WORK ITEM: Every line of the material is to be returned verbatim. Pictures stay out.

DATA FOR PROCESSING:
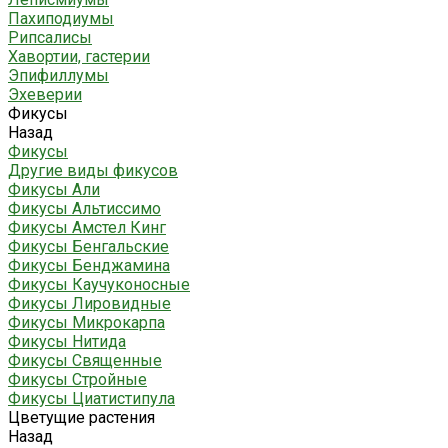
Пахиподиумы
Рипсалисы
Хавортии, гастерии
Эпифиллумы
Эхеверии
Фикусы
Назад
Фикусы
Другие виды фикусов
Фикусы Али
Фикусы Альтиссимо
Фикусы Амстел Кинг
Фикусы Бенгальские
Фикусы Бенджамина
Фикусы Каучуконосные
Фикусы Лировидные
Фикусы Микрокарпа
Фикусы Нитида
Фикусы Священные
Фикусы Стройные
Фикусы Циатистипула
Цветущие растения
Назад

YOUR RESPONSE:
Пахиподиумы
Рипсалисы
Хавортии, гастерии
Эпифиллумы
Эхеверии
Фикусы
Назад
Фикусы
Другие виды фикусов
Фикусы Али
Фикусы Альтиссимо
Фикусы Амстел Кинг
Фикусы Бенгальские
Фикусы Бенджамина
Фикусы Каучуконосные
Фикусы Лировидные
Фикусы Микрокарпа
Фикусы Нитида
Фикусы Священные
Фикусы Стройные
Фикусы Циатистипула
Цветущие растения
Назад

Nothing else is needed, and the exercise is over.